|Ph.D Student||Aides Amit|
|Subject||Lightfield Analysis and Recovery of the Atmosphere|
|Department||Department of Electrical and Computers Engineering||Supervisor||PROF. Yoav Schechner|
|Full Thesis text|
The composition of the earth's atmosphere has a vital effect on life on earth. Accordingly, the task of monitoring its contents, i.e. aerosol and cloud droplet concentrations, draws much interest in science and engineering. Much effort is continuously put in developing novel remote sensing systems and algorithms, and in recent years there has been a growing interest in recovering the three-dimensional (3D) structure of the atmosphere, mainly of clouds. Even so, current methods employed in monitoring the atmosphere require expensive equipment, retrieve only partial data (e.g. only precipitation clouds or cloud-top altitudes) or use simplified models (e.g. horizontally uniform atmosphere). To address these shortcomings, this thesis, proposes both novel algorithms and a new remote sensing approach to sensing and analyzing the atmosphere. Our approach comprises a ground-based network of cameras. It is scalable, low cost and enables three dimensional (3D) observations in high spatial and temporal resolution. To leverage these new capabilities, we develop unique reconstruction algorithms. A camera network in conjunction with these algorithms paves the way to 3D recovery of atmospheric scatterer distributions.
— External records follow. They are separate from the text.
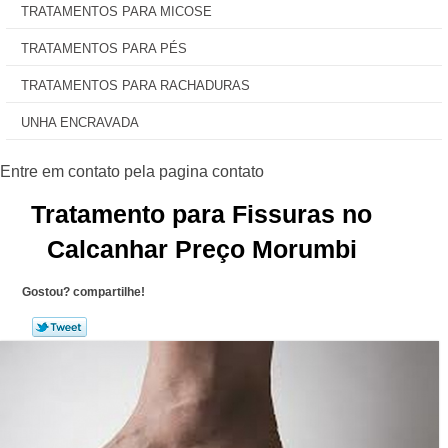
TRATAMENTOS PARA MICOSE
TRATAMENTOS PARA PÉS
TRATAMENTOS PARA RACHADURAS
UNHA ENCRAVADA
Tratamento para Fissuras no
Calcanhar Preço Morumbi
Gostou? compartilhe!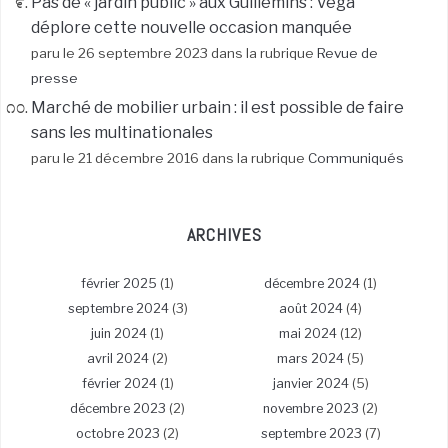
Pas de « jardin public » aux Guillemins : Vega
déplore cette nouvelle occasion manquée
paru le 26 septembre 2023 dans la rubrique
Revue de
presse
Marché de mobilier urbain : il est possible de faire
sans les multinationales
paru le 21 décembre 2016 dans la rubrique
Communiqués
ARCHIVES
février 2025
(1)
décembre 2024
(1)
septembre 2024
(3)
août 2024
(4)
juin 2024
(1)
mai 2024
(12)
avril 2024
(2)
mars 2024
(5)
février 2024
(1)
janvier 2024
(5)
décembre 2023
(2)
novembre 2023
(2)
octobre 2023
(2)
septembre 2023
(7)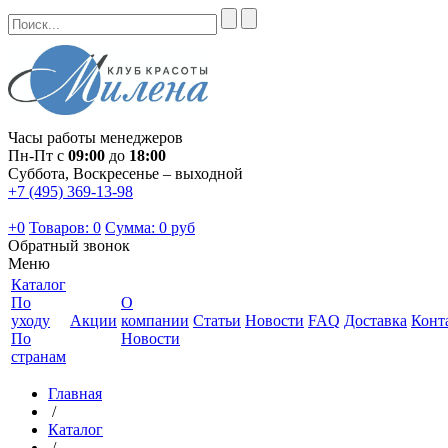
Часы работы менеджеров
Пн-Пт с
09:00
до
18:00
Суббота, Воскресенье – выходной
+7 (495) 369-13-98
+0
Товаров: 0
Сумма:
0 руб
Обратный звонок
Меню
Каталог
По
О
уходу
Акции
компании
Статьи
Новости
FAQ
Доставка
Конт
По
Новости
странам
Главная
/
Каталог
/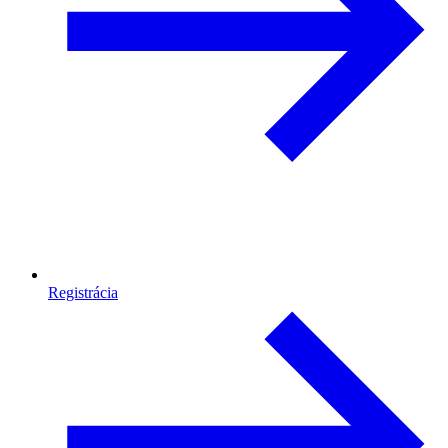
Registrácia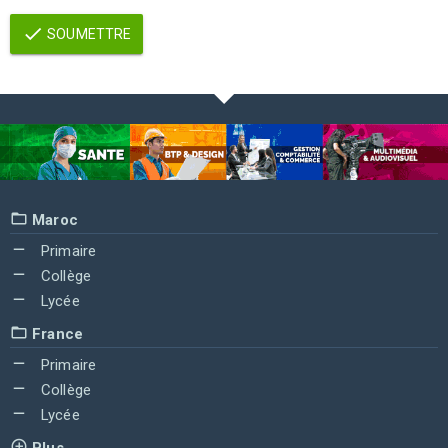
SOUMETTRE
Maroc
Primaire
Collège
Lycée
France
Primaire
Collège
Lycée
Plus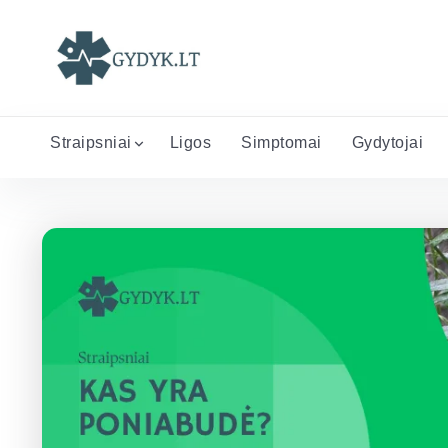
Straipsniai
Ligos
Simptomai
Gydytojai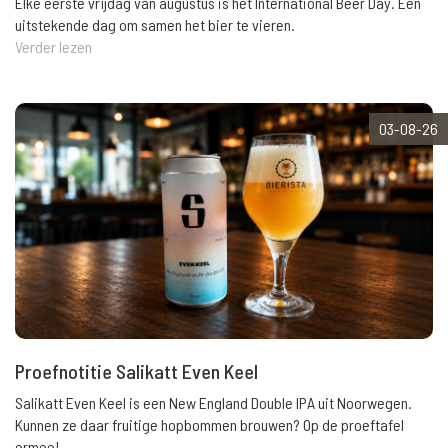
Elke eerste vrijdag van augustus is het International Beer Day. Een
uitstekende dag om samen het bier te vieren.
Verder lezen
03-08-26
Proefnotitie Salikatt Even Keel
Salikatt Even Keel is een New England Double IPA uit Noorwegen.
Kunnen ze daar fruitige hopbommen brouwen? Op de proeftafel
ermee!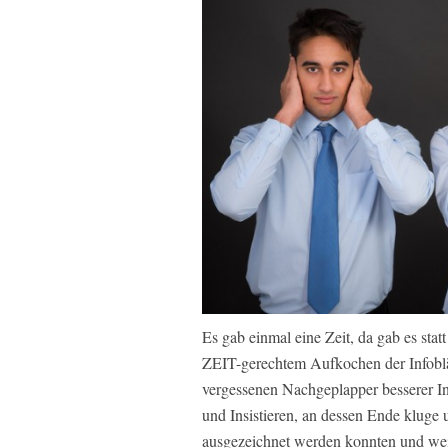
Es gab einmal eine Zeit, da gab es s
ZEIT-gerechtem Aufkochen der Infobl
vergessenen Nachgeplapper besserer 
und Insistieren, an dessen Ende klug
ausgezeichnet werden konnten un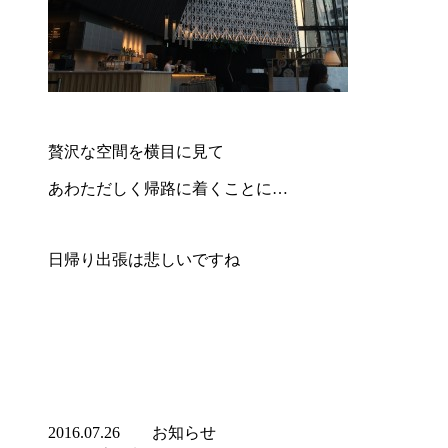
贅沢な空間を横目に見て
あわただしく帰路に着くことに…
日帰り出張は悲しいですね
2016.07.26
お知らせ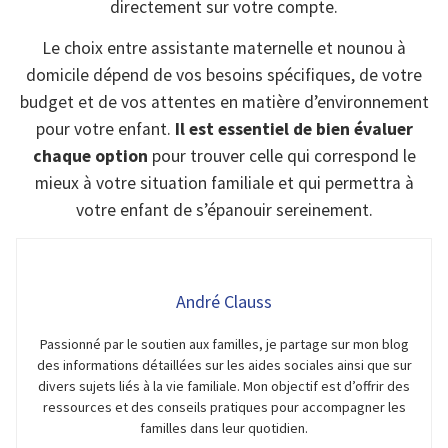
directement sur votre compte.
Le choix entre assistante maternelle et nounou à
domicile dépend de vos besoins spécifiques, de votre
budget et de vos attentes en matière d’environnement
pour votre enfant.
Il est essentiel de bien évaluer
chaque option
pour trouver celle qui correspond le
mieux à votre situation familiale et qui permettra à
votre enfant de s’épanouir sereinement.
André Clauss
Passionné par le soutien aux familles, je partage sur mon blog
des informations détaillées sur les aides sociales ainsi que sur
divers sujets liés à la vie familiale. Mon objectif est d’offrir des
ressources et des conseils pratiques pour accompagner les
familles dans leur quotidien.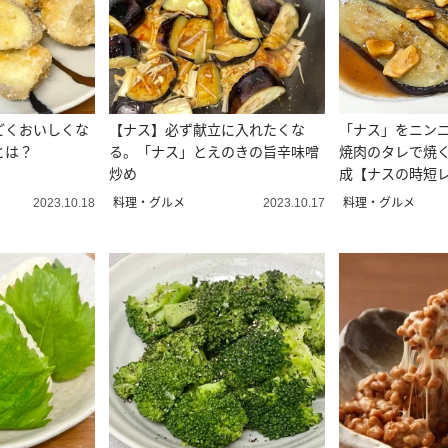
ごくおいしくな
【ナス】必ず献立に入れたくな
「ナス」をニン
とは？
る。「ナス」とえのきの旨辛味噌
焼肉のタレで焼く
炒め
成【ナスの時短
料理・グルメ
料理・グルメ
2023.10.18
2023.10.17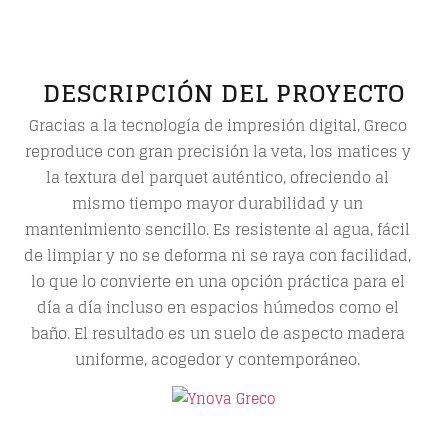
DESCRIPCIÓN DEL PROYECTO
Gracias a la tecnología de impresión digital,
Greco
reproduce con gran precisión la veta, los matices y
la textura del parquet auténtico, ofreciendo al
mismo tiempo mayor durabilidad y un
mantenimiento sencillo. Es resistente al agua, fácil
de limpiar y no se deforma ni se raya con facilidad,
lo que lo convierte en una opción práctica para el
día a día incluso en espacios húmedos como el
baño. El resultado es un suelo de aspecto madera
uniforme, acogedor y contemporáneo.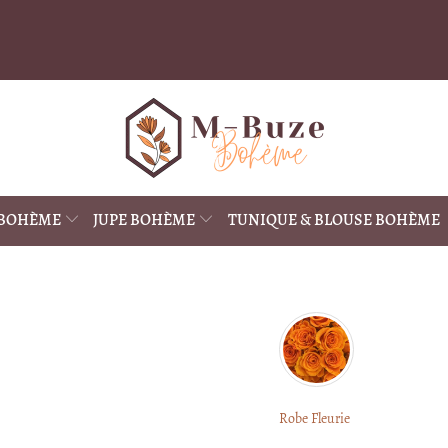
 BOHÈME
JUPE BOHÈME
TUNIQUE & BLOUSE BOHÈME
Robe Fleurie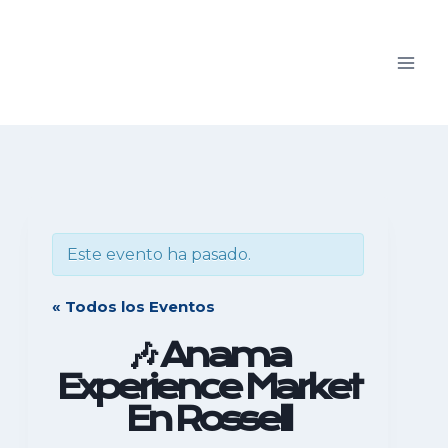
Saltar
al
contenido
Este evento ha pasado.
« Todos los Eventos
🎶 Anama
Experience Market
En Rossell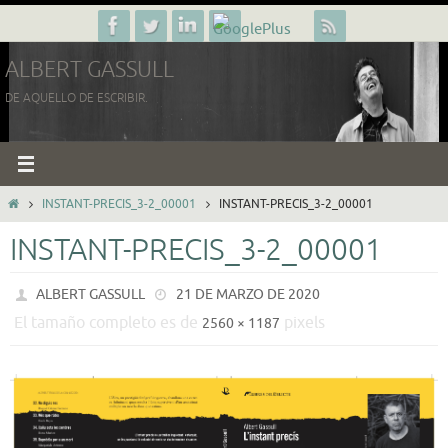
Ir
al
ALBERT GASSULL
contenido
DE AQUELLO DE ESCRIBIR.
INICIO
INSTANT-PRECIS_3-2_00001
INSTANT-PRECIS_3-2_00001
INSTANT-PRECIS_3-2_00001
ALBERT GASSULL
21 DE MARZO DE 2020
El tamaño completo es de
pixels
2560 × 1187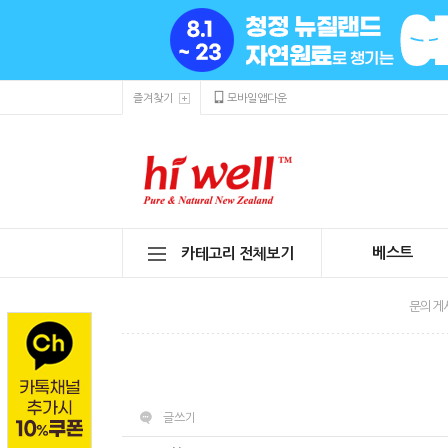
즐겨찾기
모바일앱다운
베스트
카테고리 전체보기
문의게
글쓰기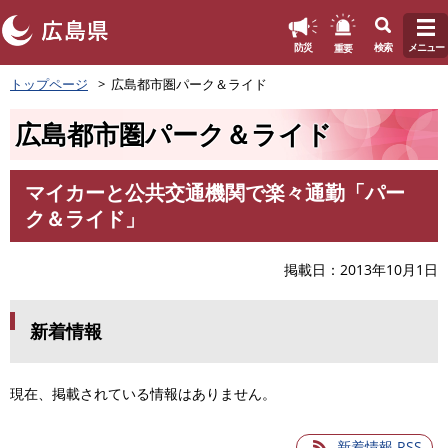
このページの本文へ
重要
防災
検索
メニュー
ペ
トップページ
広島都市圏パーク＆ライド
ー
ジ
広島都市圏パーク＆ライド
の
先
頭
マイカーと公共交通機関で楽々通勤「パー
で
本
ク＆ライド」
す
文
。
掲載日
2013年10月1日
新着情報
現在、掲載されている情報はありません。
新着情報 RSS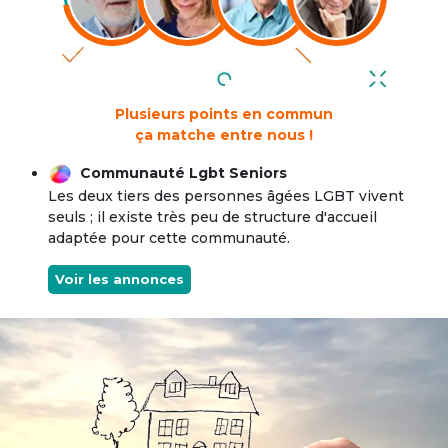
Plusieurs points en commun
ça matche entre nous !
Communauté Lgbt Seniors
Les deux tiers des personnes âgées LGBT vivent
seuls ; il existe très peu de structure d'accueil
adaptée pour cette communauté.
Voir les annonces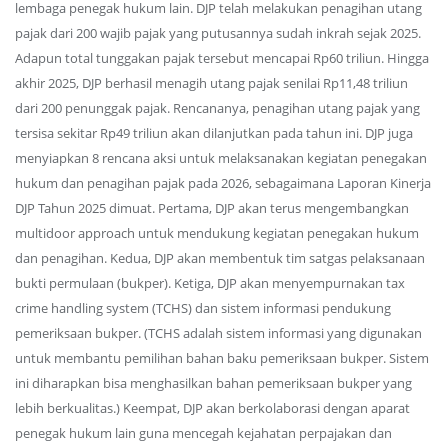
lembaga penegak hukum lain. DJP telah melakukan penagihan utang
pajak dari 200 wajib pajak yang putusannya sudah inkrah sejak 2025.
Adapun total tunggakan pajak tersebut mencapai Rp60 triliun. Hingga
akhir 2025, DJP berhasil menagih utang pajak senilai Rp11,48 triliun
dari 200 penunggak pajak. Rencananya, penagihan utang pajak yang
tersisa sekitar Rp49 triliun akan dilanjutkan pada tahun ini. DJP juga
menyiapkan 8 rencana aksi untuk melaksanakan kegiatan penegakan
hukum dan penagihan pajak pada 2026, sebagaimana Laporan Kinerja
DJP Tahun 2025 dimuat. Pertama, DJP akan terus mengembangkan
multidoor approach untuk mendukung kegiatan penegakan hukum
dan penagihan. Kedua, DJP akan membentuk tim satgas pelaksanaan
bukti permulaan (bukper). Ketiga, DJP akan menyempurnakan tax
crime handling system (TCHS) dan sistem informasi pendukung
pemeriksaan bukper. (TCHS adalah sistem informasi yang digunakan
untuk membantu pemilihan bahan baku pemeriksaan bukper. Sistem
ini diharapkan bisa menghasilkan bahan pemeriksaan bukper yang
lebih berkualitas.) Keempat, DJP akan berkolaborasi dengan aparat
penegak hukum lain guna mencegah kejahatan perpajakan dan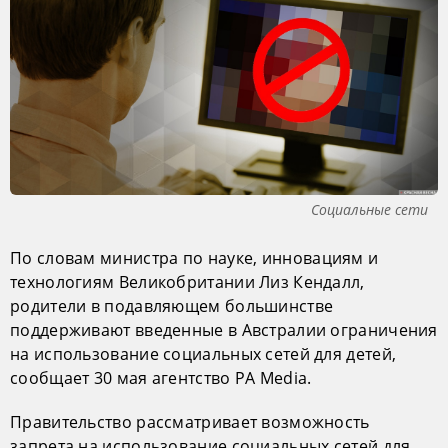
Социальные сети
По словам министра по науке, инновациям и
технологиям Великобритании Лиз Кендалл,
родители в подавляющем большинстве
поддерживают введенные в Австралии ограничения
на использование социальных сетей для детей,
сообщает 30 мая агентство PA Media.
Правительство рассматривает возможность
запрета на использование социальных сетей для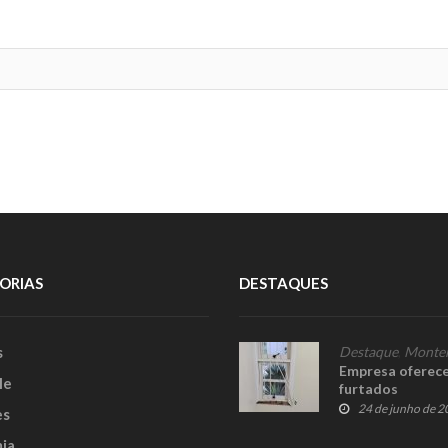
ORIAS
DESTAQUES
s
Destaque
,
Monte
Empresa oferec
le
furtados
24 de junho de 
es
ia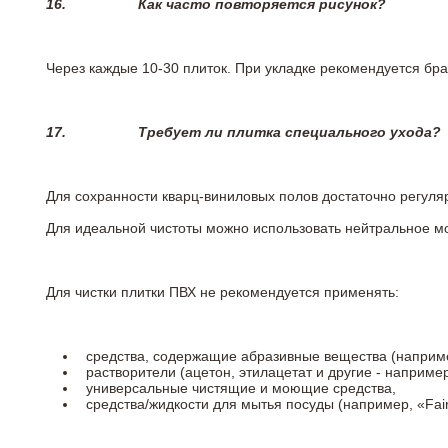
16.
Как часто повторяется рисунок?
Через каждые 10-30 плиток. При укладке рекомендуется брат
17.
Требует ли плитка специального ухода?
Для сохранности кварц-виниловых полов достаточно регуля
Для идеальной чистоты можно использовать нейтральное м
Для чистки плитки ПВХ не рекомендуется применять:
средства, содержащие абразивные вещества (наприме
растворители (ацетон, этилацетат и другие - например
универсальные чистящие и моющие средства,
средства/жидкости для мытья посуды (например, «Fairy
Our approach relies on sky imaging from multiple directions and locations. Such setting is similar to tomography. However, common tomography algorithms, as used for medical purposes, assume a controlled setup and simple image formation models that take into account only light extinction without off-axis scattering. In the atmosphere, both assumptions break. The light source, the Sun, is unidirectional and uncontrolled, and any scene of the sky is dominated by scattering. To address this, we use an image formation model based on 3D radiative transfer. We use it to develop tomography algorithms that recover the underlying atmospheric volume accounting both for single-scattering (haze) and multiple-scattering (clouds) situations.
To assess our proposition, we developed, built and deployed a large-scale network of wide-angle cameras. Using this network, we collected a large dataset of sky images taken simultaneously from multiple directions covering a diversity of weather conditions. Our camera network was deployed in conjunction with additional remote sensing equipment: Raman LIDAR, Aeronet sunphotometer and airborne particle spectrometer. These instruments facilitate the calibration of the camera network, provide initialization for the algorithms and give ground truth measurements for validating the reconstruction.
Based on such a comprehensive solution, the sky camera network and reconstruction algorithms enable unprecedented ways to measure nature. Such sensing can complement satellite imagery, be useful to meteorology, make atmospheric scattering tomography realizable, and give new, powerful tools to atmospheric scientists.